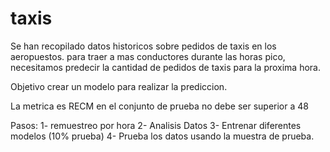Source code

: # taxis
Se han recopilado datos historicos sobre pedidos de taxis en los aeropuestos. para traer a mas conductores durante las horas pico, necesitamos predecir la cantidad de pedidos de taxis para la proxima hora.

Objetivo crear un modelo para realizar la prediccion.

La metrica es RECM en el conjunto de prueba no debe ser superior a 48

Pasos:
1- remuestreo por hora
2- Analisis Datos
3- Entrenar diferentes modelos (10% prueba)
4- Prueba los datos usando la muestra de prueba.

# # # # #

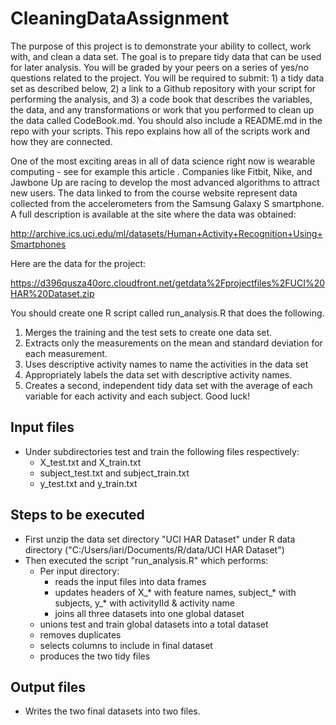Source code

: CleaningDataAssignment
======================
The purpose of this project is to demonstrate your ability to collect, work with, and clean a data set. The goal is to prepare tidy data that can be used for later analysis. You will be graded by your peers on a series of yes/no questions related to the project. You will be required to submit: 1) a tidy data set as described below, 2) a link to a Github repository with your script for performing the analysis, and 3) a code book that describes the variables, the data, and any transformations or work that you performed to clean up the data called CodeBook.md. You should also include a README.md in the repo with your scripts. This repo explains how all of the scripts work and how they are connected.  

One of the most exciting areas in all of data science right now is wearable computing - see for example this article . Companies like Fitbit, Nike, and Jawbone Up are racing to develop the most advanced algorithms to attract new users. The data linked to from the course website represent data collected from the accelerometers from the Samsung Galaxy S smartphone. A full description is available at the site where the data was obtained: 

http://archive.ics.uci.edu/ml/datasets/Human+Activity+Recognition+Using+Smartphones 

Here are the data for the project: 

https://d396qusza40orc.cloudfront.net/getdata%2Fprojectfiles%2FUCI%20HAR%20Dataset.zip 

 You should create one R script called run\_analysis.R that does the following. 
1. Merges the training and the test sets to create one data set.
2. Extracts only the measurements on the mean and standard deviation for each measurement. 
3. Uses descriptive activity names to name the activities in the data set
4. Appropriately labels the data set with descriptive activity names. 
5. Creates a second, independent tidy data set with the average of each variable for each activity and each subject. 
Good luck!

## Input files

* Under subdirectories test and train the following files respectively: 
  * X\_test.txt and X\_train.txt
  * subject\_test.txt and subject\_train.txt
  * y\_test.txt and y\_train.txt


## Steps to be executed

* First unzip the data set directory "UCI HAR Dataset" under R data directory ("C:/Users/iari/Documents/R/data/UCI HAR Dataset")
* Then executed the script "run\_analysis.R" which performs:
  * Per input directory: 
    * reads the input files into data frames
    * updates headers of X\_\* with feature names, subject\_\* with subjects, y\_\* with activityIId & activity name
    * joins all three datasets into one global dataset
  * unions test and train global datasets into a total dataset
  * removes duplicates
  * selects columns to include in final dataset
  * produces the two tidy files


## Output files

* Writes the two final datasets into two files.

# # # # #

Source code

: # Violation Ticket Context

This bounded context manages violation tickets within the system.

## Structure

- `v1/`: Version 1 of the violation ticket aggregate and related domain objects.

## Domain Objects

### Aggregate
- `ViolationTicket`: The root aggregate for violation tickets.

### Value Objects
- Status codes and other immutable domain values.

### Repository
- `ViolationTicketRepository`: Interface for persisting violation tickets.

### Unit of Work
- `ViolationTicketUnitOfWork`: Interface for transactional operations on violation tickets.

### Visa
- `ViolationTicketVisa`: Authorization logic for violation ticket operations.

# # # # #

**Task**
Arrange everything in the entries above, from the line containing "## Input files" down to the line containing "## Steps to be executed", both lines included, as a numbered list with one line per item and the blank lines left out.

**Your solution**
1. ## Input files
2. * Under subdirectories test and train the following files respectively: 
3.   * X\_test.txt and X\_train.txt
4.   * subject\_test.txt and subject\_train.txt
5.   * y\_test.txt and y\_train.txt
6. ## Steps to be executed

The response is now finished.